Given records:
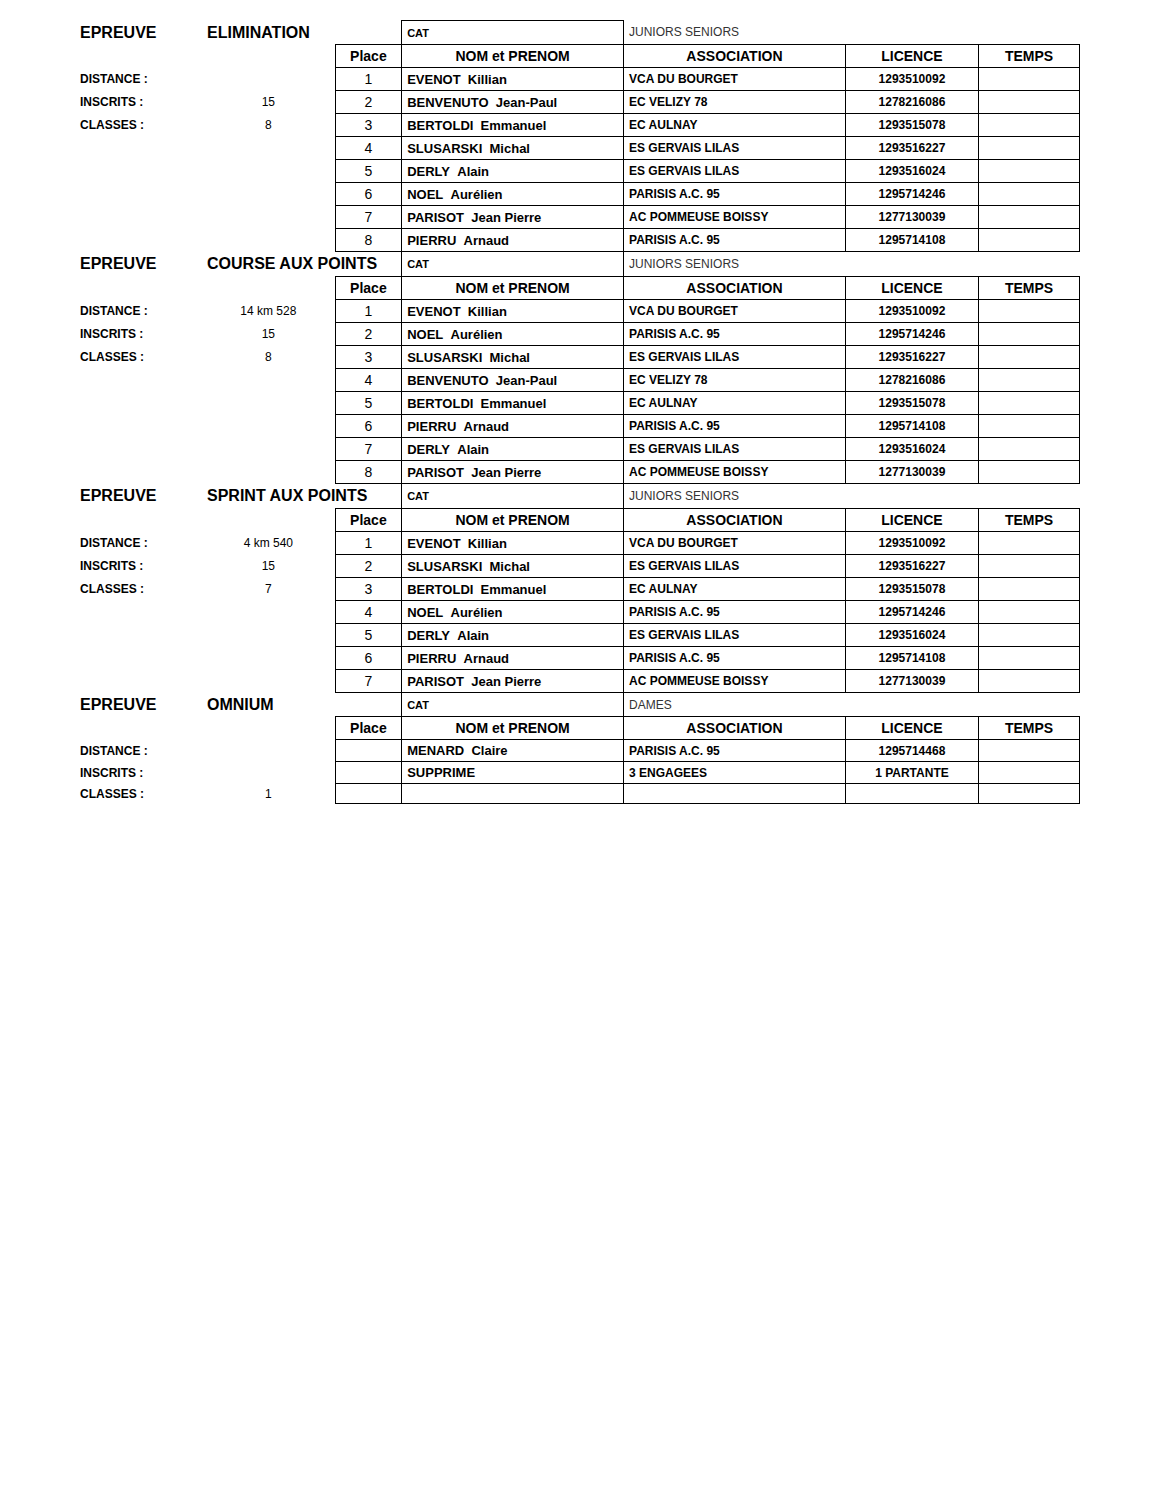| EPREUVE | ELIMINATION | | CAT | JUNIORS SENIORS | | |
| | | Place | NOM et PRENOM | ASSOCIATION | LICENCE | TEMPS |
| DISTANCE : | | 1 | EVENOT Killian | VCA DU BOURGET | 1293510092 | |
| INSCRITS : | 15 | 2 | BENVENUTO Jean-Paul | EC VELIZY 78 | 1278216086 | |
| CLASSES : | 8 | 3 | BERTOLDI Emmanuel | EC AULNAY | 1293515078 | |
| | | 4 | SLUSARSKI Michal | ES GERVAIS LILAS | 1293516227 | |
| | | 5 | DERLY Alain | ES GERVAIS LILAS | 1293516024 | |
| | | 6 | NOEL Aurélien | PARISIS A.C. 95 | 1295714246 | |
| | | 7 | PARISOT Jean Pierre | AC POMMEUSE BOISSY | 1277130039 | |
| | | 8 | PIERRU Arnaud | PARISIS A.C. 95 | 1295714108 | |
| EPREUVE | COURSE AUX POINTS | CAT | JUNIORS SENIORS | | |
| | | Place | NOM et PRENOM | ASSOCIATION | LICENCE | TEMPS |
| DISTANCE : | 14 km 528 | 1 | EVENOT Killian | VCA DU BOURGET | 1293510092 | |
| INSCRITS : | 15 | 2 | NOEL Aurélien | PARISIS A.C. 95 | 1295714246 | |
| CLASSES : | 8 | 3 | SLUSARSKI Michal | ES GERVAIS LILAS | 1293516227 | |
| | | 4 | BENVENUTO Jean-Paul | EC VELIZY 78 | 1278216086 | |
| | | 5 | BERTOLDI Emmanuel | EC AULNAY | 1293515078 | |
| | | 6 | PIERRU Arnaud | PARISIS A.C. 95 | 1295714108 | |
| | | 7 | DERLY Alain | ES GERVAIS LILAS | 1293516024 | |
| | | 8 | PARISOT Jean Pierre | AC POMMEUSE BOISSY | 1277130039 | |
| EPREUVE | SPRINT AUX POINTS | CAT | JUNIORS SENIORS | | |
| | | Place | NOM et PRENOM | ASSOCIATION | LICENCE | TEMPS |
| DISTANCE : | 4 km 540 | 1 | EVENOT Killian | VCA DU BOURGET | 1293510092 | |
| INSCRITS : | 15 | 2 | SLUSARSKI Michal | ES GERVAIS LILAS | 1293516227 | |
| CLASSES : | 7 | 3 | BERTOLDI Emmanuel | EC AULNAY | 1293515078 | |
| | | 4 | NOEL Aurélien | PARISIS A.C. 95 | 1295714246 | |
| | | 5 | DERLY Alain | ES GERVAIS LILAS | 1293516024 | |
| | | 6 | PIERRU Arnaud | PARISIS A.C. 95 | 1295714108 | |
| | | 7 | PARISOT Jean Pierre | AC POMMEUSE BOISSY | 1277130039 | |
| EPREUVE | OMNIUM | | CAT | DAMES | | |
| | | Place | NOM et PRENOM | ASSOCIATION | LICENCE | TEMPS |
| DISTANCE : | | | MENARD Claire | PARISIS A.C. 95 | 1295714468 | |
| INSCRITS : | | | SUPPRIME | 3 ENGAGEES | 1 PARTANTE | |
| CLASSES : | 1 | | | | | |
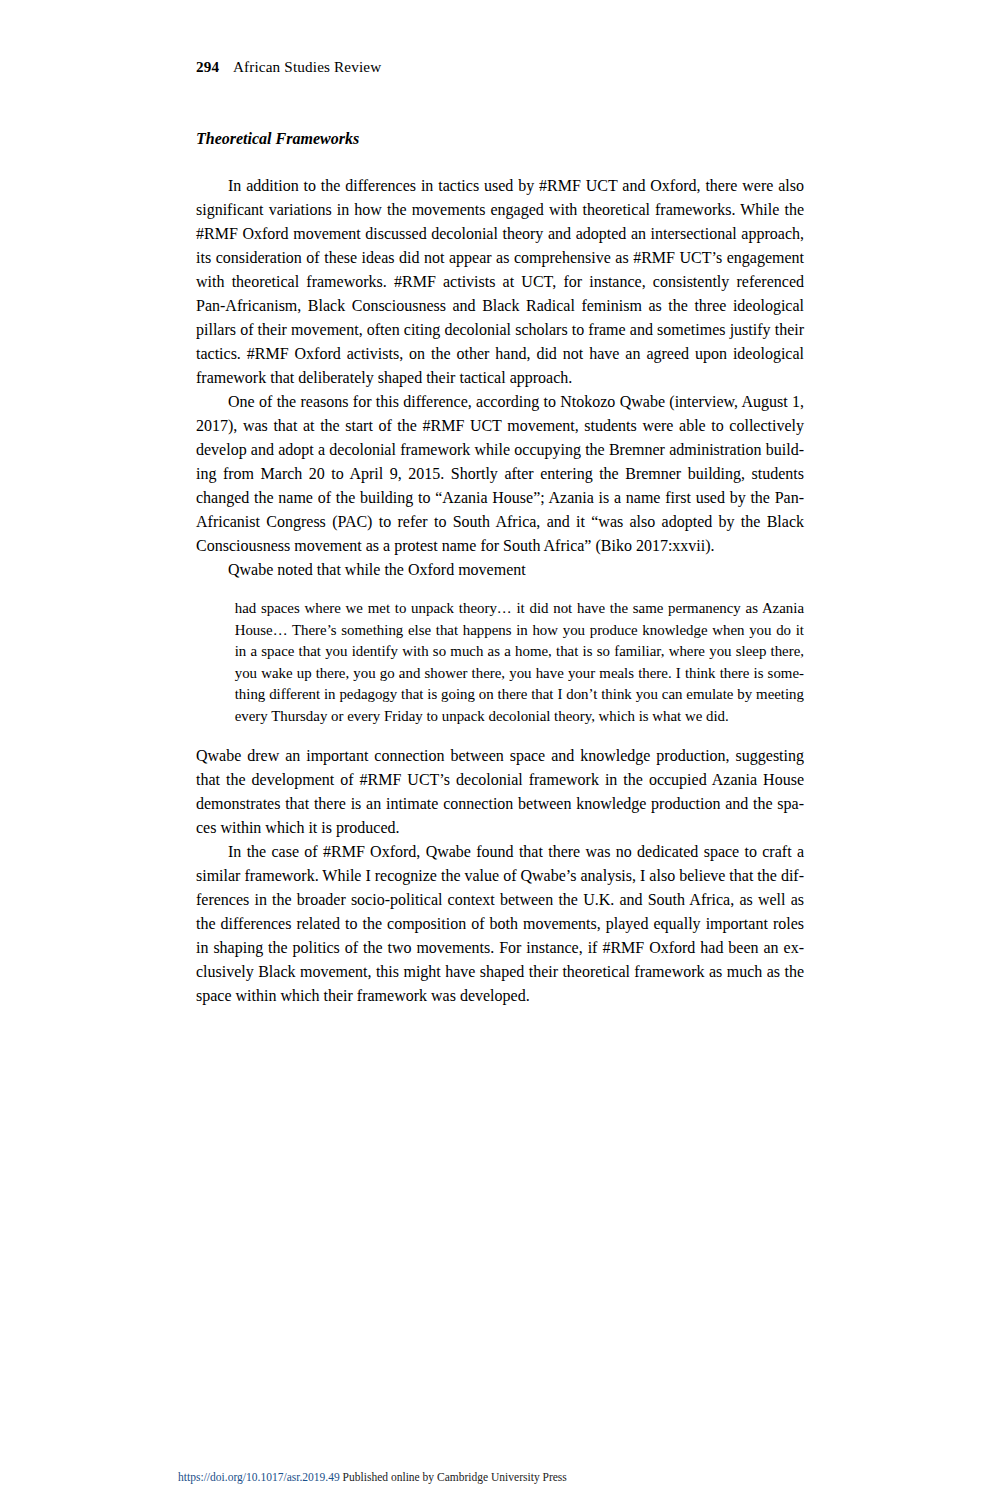294 African Studies Review
Theoretical Frameworks
In addition to the differences in tactics used by #RMF UCT and Oxford, there were also significant variations in how the movements engaged with theoretical frameworks. While the #RMF Oxford movement discussed decolonial theory and adopted an intersectional approach, its consideration of these ideas did not appear as comprehensive as #RMF UCT’s engagement with theoretical frameworks. #RMF activists at UCT, for instance, consistently referenced Pan-Africanism, Black Consciousness and Black Radical feminism as the three ideological pillars of their movement, often citing decolonial scholars to frame and sometimes justify their tactics. #RMF Oxford activists, on the other hand, did not have an agreed upon ideological framework that deliberately shaped their tactical approach.
One of the reasons for this difference, according to Ntokozo Qwabe (interview, August 1, 2017), was that at the start of the #RMF UCT movement, students were able to collectively develop and adopt a decolonial framework while occupying the Bremner administration building from March 20 to April 9, 2015. Shortly after entering the Bremner building, students changed the name of the building to “Azania House”; Azania is a name first used by the Pan-Africanist Congress (PAC) to refer to South Africa, and it “was also adopted by the Black Consciousness movement as a protest name for South Africa” (Biko 2017:xxvii).
Qwabe noted that while the Oxford movement
had spaces where we met to unpack theory… it did not have the same permanency as Azania House… There’s something else that happens in how you produce knowledge when you do it in a space that you identify with so much as a home, that is so familiar, where you sleep there, you wake up there, you go and shower there, you have your meals there. I think there is something different in pedagogy that is going on there that I don’t think you can emulate by meeting every Thursday or every Friday to unpack decolonial theory, which is what we did.
Qwabe drew an important connection between space and knowledge production, suggesting that the development of #RMF UCT’s decolonial framework in the occupied Azania House demonstrates that there is an intimate connection between knowledge production and the spaces within which it is produced.
In the case of #RMF Oxford, Qwabe found that there was no dedicated space to craft a similar framework. While I recognize the value of Qwabe’s analysis, I also believe that the differences in the broader socio-political context between the U.K. and South Africa, as well as the differences related to the composition of both movements, played equally important roles in shaping the politics of the two movements. For instance, if #RMF Oxford had been an exclusively Black movement, this might have shaped their theoretical framework as much as the space within which their framework was developed.
https://doi.org/10.1017/asr.2019.49 Published online by Cambridge University Press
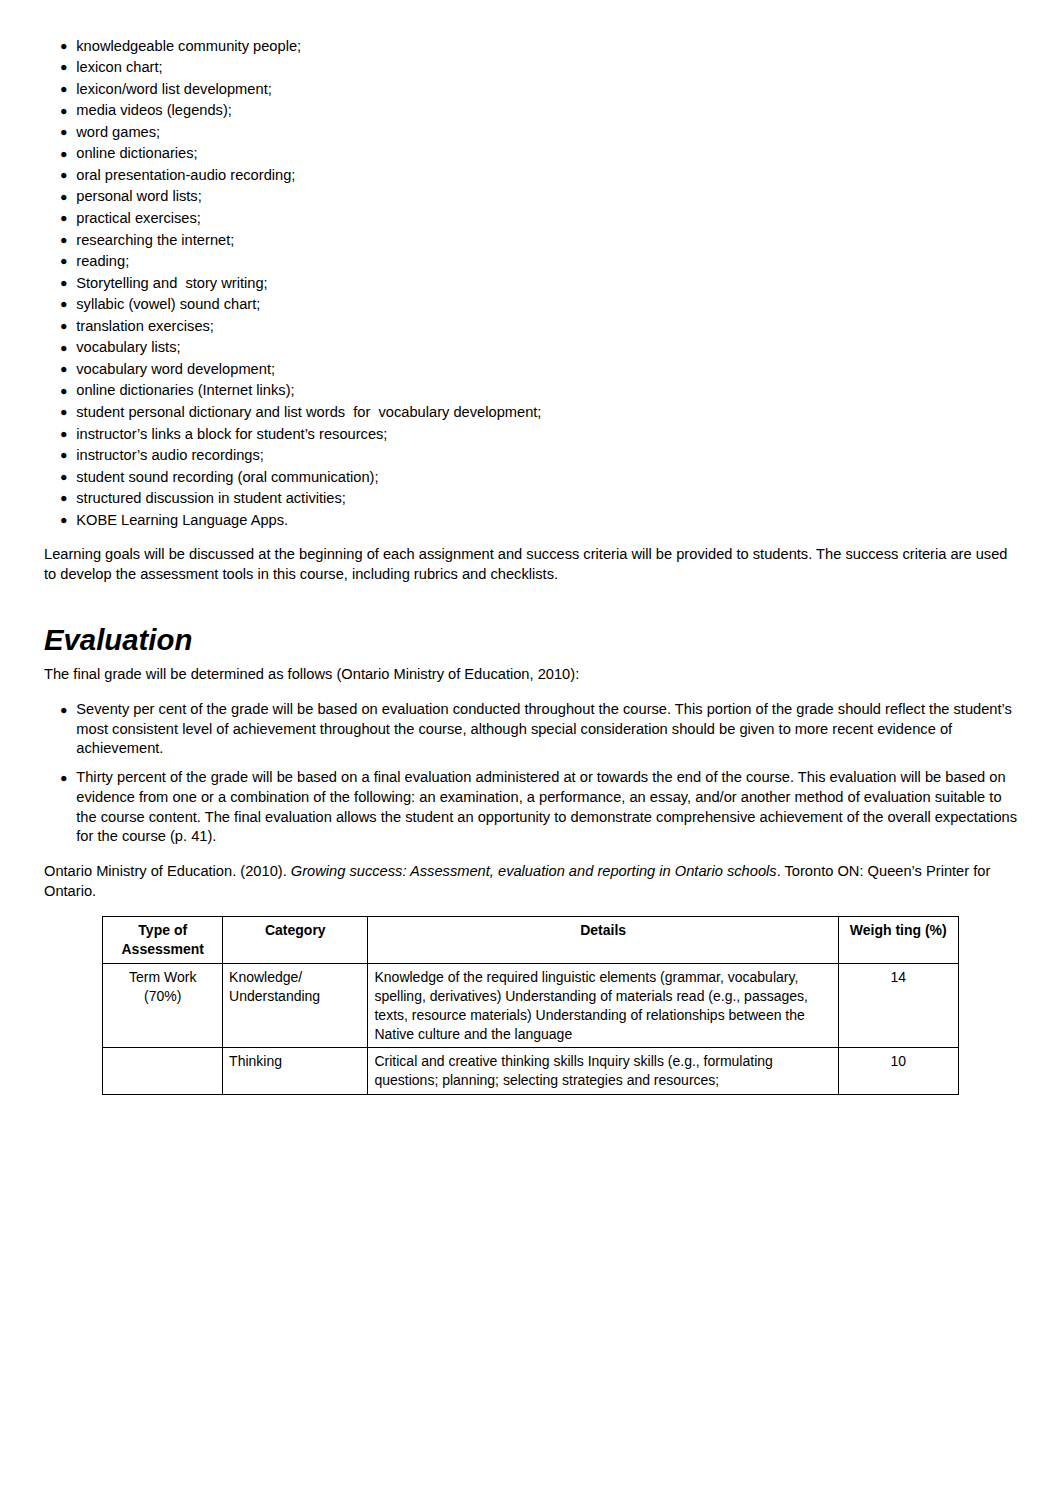knowledgeable community people;
lexicon chart;
lexicon/word list development;
media videos (legends);
word games;
online dictionaries;
oral presentation-audio recording;
personal word lists;
practical exercises;
researching the internet;
reading;
Storytelling and story writing;
syllabic (vowel) sound chart;
translation exercises;
vocabulary lists;
vocabulary word development;
online dictionaries (Internet links);
student personal dictionary and list words for vocabulary development;
instructor’s links a block for student’s resources;
instructor’s audio recordings;
student sound recording (oral communication);
structured discussion in student activities;
KOBE Learning Language Apps.
Learning goals will be discussed at the beginning of each assignment and success criteria will be provided to students. The success criteria are used to develop the assessment tools in this course, including rubrics and checklists.
Evaluation
The final grade will be determined as follows (Ontario Ministry of Education, 2010):
Seventy per cent of the grade will be based on evaluation conducted throughout the course. This portion of the grade should reflect the student’s most consistent level of achievement throughout the course, although special consideration should be given to more recent evidence of achievement.
Thirty percent of the grade will be based on a final evaluation administered at or towards the end of the course. This evaluation will be based on evidence from one or a combination of the following: an examination, a performance, an essay, and/or another method of evaluation suitable to the course content. The final evaluation allows the student an opportunity to demonstrate comprehensive achievement of the overall expectations for the course (p. 41).
Ontario Ministry of Education. (2010). Growing success: Assessment, evaluation and reporting in Ontario schools. Toronto ON: Queen’s Printer for Ontario.
| Type of Assessment | Category | Details | Weigh ting (%) |
| --- | --- | --- | --- |
| Term Work (70%) | Knowledge/ Understanding | Knowledge of the required linguistic elements (grammar, vocabulary, spelling, derivatives) Understanding of materials read (e.g., passages, texts, resource materials) Understanding of relationships between the Native culture and the language | 14 |
| | Thinking | Critical and creative thinking skills Inquiry skills (e.g., formulating questions; planning; selecting strategies and resources; | 10 |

Problem description: Your copy of the data above should match it exactly, apart from the images.

Written reply:
| EPREUVE | ELIMINATION | | CAT | JUNIORS SENIORS | | |
| | | Place | NOM et PRENOM | ASSOCIATION | LICENCE | TEMPS |
| DISTANCE : | | 1 | EVENOT Killian | VCA DU BOURGET | 1293510092 | |
| INSCRITS : | 15 | 2 | BENVENUTO Jean-Paul | EC VELIZY 78 | 1278216086 | |
| CLASSES : | 8 | 3 | BERTOLDI Emmanuel | EC AULNAY | 1293515078 | |
| | | 4 | SLUSARSKI Michal | ES GERVAIS LILAS | 1293516227 | |
| | | 5 | DERLY Alain | ES GERVAIS LILAS | 1293516024 | |
| | | 6 | NOEL Aurélien | PARISIS A.C. 95 | 1295714246 | |
| | | 7 | PARISOT Jean Pierre | AC POMMEUSE BOISSY | 1277130039 | |
| | | 8 | PIERRU Arnaud | PARISIS A.C. 95 | 1295714108 | |
| EPREUVE | COURSE AUX POINTS | CAT | JUNIORS SENIORS | | |
| | | Place | NOM et PRENOM | ASSOCIATION | LICENCE | TEMPS |
| DISTANCE : | 14 km 528 | 1 | EVENOT Killian | VCA DU BOURGET | 1293510092 | |
| INSCRITS : | 15 | 2 | NOEL Aurélien | PARISIS A.C. 95 | 1295714246 | |
| CLASSES : | 8 | 3 | SLUSARSKI Michal | ES GERVAIS LILAS | 1293516227 | |
| | | 4 | BENVENUTO Jean-Paul | EC VELIZY 78 | 1278216086 | |
| | | 5 | BERTOLDI Emmanuel | EC AULNAY | 1293515078 | |
| | | 6 | PIERRU Arnaud | PARISIS A.C. 95 | 1295714108 | |
| | | 7 | DERLY Alain | ES GERVAIS LILAS | 1293516024 | |
| | | 8 | PARISOT Jean Pierre | AC POMMEUSE BOISSY | 1277130039 | |
| EPREUVE | SPRINT AUX POINTS | CAT | JUNIORS SENIORS | | |
| | | Place | NOM et PRENOM | ASSOCIATION | LICENCE | TEMPS |
| DISTANCE : | 4 km 540 | 1 | EVENOT Killian | VCA DU BOURGET | 1293510092 | |
| INSCRITS : | 15 | 2 | SLUSARSKI Michal | ES GERVAIS LILAS | 1293516227 | |
| CLASSES : | 7 | 3 | BERTOLDI Emmanuel | EC AULNAY | 1293515078 | |
| | | 4 | NOEL Aurélien | PARISIS A.C. 95 | 1295714246 | |
| | | 5 | DERLY Alain | ES GERVAIS LILAS | 1293516024 | |
| | | 6 | PIERRU Arnaud | PARISIS A.C. 95 | 1295714108 | |
| | | 7 | PARISOT Jean Pierre | AC POMMEUSE BOISSY | 1277130039 | |
| EPREUVE | OMNIUM | | CAT | DAMES | | |
| | | Place | NOM et PRENOM | ASSOCIATION | LICENCE | TEMPS |
| DISTANCE : | | | MENARD Claire | PARISIS A.C. 95 | 1295714468 | |
| INSCRITS : | | | SUPPRIME | 3 ENGAGEES | 1 PARTANTE | |
| CLASSES : | 1 | | | | | |
294 African Studies Review
Theoretical Frameworks
In addition to the differences in tactics used by #RMF UCT and Oxford, there were also significant variations in how the movements engaged with theoretical frameworks. While the #RMF Oxford movement discussed decolonial theory and adopted an intersectional approach, its consideration of these ideas did not appear as comprehensive as #RMF UCT’s engagement with theoretical frameworks. #RMF activists at UCT, for instance, consistently referenced Pan-Africanism, Black Consciousness and Black Radical feminism as the three ideological pillars of their movement, often citing decolonial scholars to frame and sometimes justify their tactics. #RMF Oxford activists, on the other hand, did not have an agreed upon ideological framework that deliberately shaped their tactical approach.
One of the reasons for this difference, according to Ntokozo Qwabe (interview, August 1, 2017), was that at the start of the #RMF UCT movement, students were able to collectively develop and adopt a decolonial framework while occupying the Bremner administration building from March 20 to April 9, 2015. Shortly after entering the Bremner building, students changed the name of the building to “Azania House”; Azania is a name first used by the Pan-Africanist Congress (PAC) to refer to South Africa, and it “was also adopted by the Black Consciousness movement as a protest name for South Africa” (Biko 2017:xxvii).
Qwabe noted that while the Oxford movement
had spaces where we met to unpack theory… it did not have the same permanency as Azania House… There’s something else that happens in how you produce knowledge when you do it in a space that you identify with so much as a home, that is so familiar, where you sleep there, you wake up there, you go and shower there, you have your meals there. I think there is something different in pedagogy that is going on there that I don’t think you can emulate by meeting every Thursday or every Friday to unpack decolonial theory, which is what we did.
Qwabe drew an important connection between space and knowledge production, suggesting that the development of #RMF UCT’s decolonial framework in the occupied Azania House demonstrates that there is an intimate connection between knowledge production and the spaces within which it is produced.
In the case of #RMF Oxford, Qwabe found that there was no dedicated space to craft a similar framework. While I recognize the value of Qwabe’s analysis, I also believe that the differences in the broader socio-political context between the U.K. and South Africa, as well as the differences related to the composition of both movements, played equally important roles in shaping the politics of the two movements. For instance, if #RMF Oxford had been an exclusively Black movement, this might have shaped their theoretical framework as much as the space within which their framework was developed.
https://doi.org/10.1017/asr.2019.49 Published online by Cambridge University Press
knowledgeable community people;
lexicon chart;
lexicon/word list development;
media videos (legends);
word games;
online dictionaries;
oral presentation-audio recording;
personal word lists;
practical exercises;
researching the internet;
reading;
Storytelling and story writing;
syllabic (vowel) sound chart;
translation exercises;
vocabulary lists;
vocabulary word development;
online dictionaries (Internet links);
student personal dictionary and list words for vocabulary development;
instructor’s links a block for student’s resources;
instructor’s audio recordings;
student sound recording (oral communication);
structured discussion in student activities;
KOBE Learning Language Apps.
Learning goals will be discussed at the beginning of each assignment and success criteria will be provided to students. The success criteria are used to develop the assessment tools in this course, including rubrics and checklists.
Evaluation
The final grade will be determined as follows (Ontario Ministry of Education, 2010):
Seventy per cent of the grade will be based on evaluation conducted throughout the course. This portion of the grade should reflect the student’s most consistent level of achievement throughout the course, although special consideration should be given to more recent evidence of achievement.
Thirty percent of the grade will be based on a final evaluation administered at or towards the end of the course. This evaluation will be based on evidence from one or a combination of the following: an examination, a performance, an essay, and/or another method of evaluation suitable to the course content. The final evaluation allows the student an opportunity to demonstrate comprehensive achievement of the overall expectations for the course (p. 41).
Ontario Ministry of Education. (2010). Growing success: Assessment, evaluation and reporting in Ontario schools. Toronto ON: Queen’s Printer for Ontario.
| Type of Assessment | Category | Details | Weigh ting (%) |
| --- | --- | --- | --- |
| Term Work (70%) | Knowledge/ Understanding | Knowledge of the required linguistic elements (grammar, vocabulary, spelling, derivatives) Understanding of materials read (e.g., passages, texts, resource materials) Understanding of relationships between the Native culture and the language | 14 |
| | Thinking | Critical and creative thinking skills Inquiry skills (e.g., formulating questions; planning; selecting strategies and resources; | 10 |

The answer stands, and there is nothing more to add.